Does the log show empty? How long does one epoch run?

tengshaofeng commented 6 years ago

@josianerodrigues , i am runing the code just now , the answer is the above.

josianerodrigues commented 6 years ago

Thanks for your help, @tengshaofeng :)

koichiro11 commented 6 years ago

@tengshaofeng @lipond @xiaoganghan @josianerodrigues thank you for giving me comments and discussing. Now I fixed the code and created pull request. The reason why loss doesn't reduce is softmax function. The output from final FC layer is relatively large, so I introduce layer normalization before FC layer. Now the loss reduces well, but I don't know why the output from final FC layer is relatively large (actually, there is no mention like this, including the necessity of layer normalizaton, in the paper). if you can find the reason or error, please tell me. Thanks again.

josianerodrigues commented 6 years ago

@koichiro11 Thank you for the corrections and to share with us.
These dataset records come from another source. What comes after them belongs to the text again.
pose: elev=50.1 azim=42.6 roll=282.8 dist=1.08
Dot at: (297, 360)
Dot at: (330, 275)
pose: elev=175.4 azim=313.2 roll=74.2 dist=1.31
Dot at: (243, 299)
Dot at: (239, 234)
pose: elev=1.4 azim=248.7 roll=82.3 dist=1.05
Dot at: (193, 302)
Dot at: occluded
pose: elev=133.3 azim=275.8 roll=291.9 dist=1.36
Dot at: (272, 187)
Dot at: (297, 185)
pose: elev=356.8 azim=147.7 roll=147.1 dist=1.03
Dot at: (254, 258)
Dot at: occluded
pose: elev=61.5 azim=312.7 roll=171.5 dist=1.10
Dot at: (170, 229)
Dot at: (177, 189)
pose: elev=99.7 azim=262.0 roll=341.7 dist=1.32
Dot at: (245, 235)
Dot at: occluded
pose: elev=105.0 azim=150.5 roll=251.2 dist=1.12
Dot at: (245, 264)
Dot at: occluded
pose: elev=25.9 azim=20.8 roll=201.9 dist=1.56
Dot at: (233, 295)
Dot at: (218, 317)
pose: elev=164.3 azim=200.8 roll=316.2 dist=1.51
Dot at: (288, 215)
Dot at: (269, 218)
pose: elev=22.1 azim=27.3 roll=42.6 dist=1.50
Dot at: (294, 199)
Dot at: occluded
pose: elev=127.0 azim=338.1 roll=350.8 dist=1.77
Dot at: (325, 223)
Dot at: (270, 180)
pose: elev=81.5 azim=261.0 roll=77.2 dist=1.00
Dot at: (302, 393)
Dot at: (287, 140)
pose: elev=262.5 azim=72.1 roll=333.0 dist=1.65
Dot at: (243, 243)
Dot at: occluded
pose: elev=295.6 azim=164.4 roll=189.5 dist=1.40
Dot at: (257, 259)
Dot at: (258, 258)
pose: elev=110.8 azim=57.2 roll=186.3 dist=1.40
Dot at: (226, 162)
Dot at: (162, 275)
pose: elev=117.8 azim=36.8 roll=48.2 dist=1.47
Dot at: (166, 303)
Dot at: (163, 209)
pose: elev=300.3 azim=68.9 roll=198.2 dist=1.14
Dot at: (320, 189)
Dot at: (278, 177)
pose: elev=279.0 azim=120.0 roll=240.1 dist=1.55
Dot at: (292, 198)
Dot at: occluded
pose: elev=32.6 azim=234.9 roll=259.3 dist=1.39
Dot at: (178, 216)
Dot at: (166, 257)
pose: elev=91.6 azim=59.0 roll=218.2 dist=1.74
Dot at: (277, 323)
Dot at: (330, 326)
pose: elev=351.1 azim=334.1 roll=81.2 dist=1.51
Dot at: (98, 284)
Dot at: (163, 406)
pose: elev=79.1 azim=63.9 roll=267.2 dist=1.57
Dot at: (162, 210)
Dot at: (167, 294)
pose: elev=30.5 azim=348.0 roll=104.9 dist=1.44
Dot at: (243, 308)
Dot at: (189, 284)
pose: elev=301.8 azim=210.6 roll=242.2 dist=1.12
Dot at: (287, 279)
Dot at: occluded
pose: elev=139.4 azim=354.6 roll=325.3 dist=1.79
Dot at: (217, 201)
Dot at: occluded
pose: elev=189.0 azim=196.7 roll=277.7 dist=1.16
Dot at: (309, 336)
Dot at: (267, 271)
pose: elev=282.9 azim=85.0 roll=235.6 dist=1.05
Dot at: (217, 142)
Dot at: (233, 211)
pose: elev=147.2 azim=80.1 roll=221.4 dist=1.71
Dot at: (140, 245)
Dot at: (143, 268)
josianerodrigues commented 6 years ago

@koichiro11, Could you please share the tensorflow, keras and python versions that you used to run this implementation?

tengshaofeng commented 6 years ago

hi every body, @lipond @koichiro11 @xiaoganghan @josianerodrigues I modified my code at https://github.com/tengshaofeng/ResidualAttentionNetwork-pytorch . change the input with 3232 instead of 224224, also build a new architecture for cifar10 called ResidualAttentionModel_92_32input. and get the new result on cifar10 test set : Accuracy of the model on the test images: 92.66% I am sure you can do better based my code, because there are some tricks to try.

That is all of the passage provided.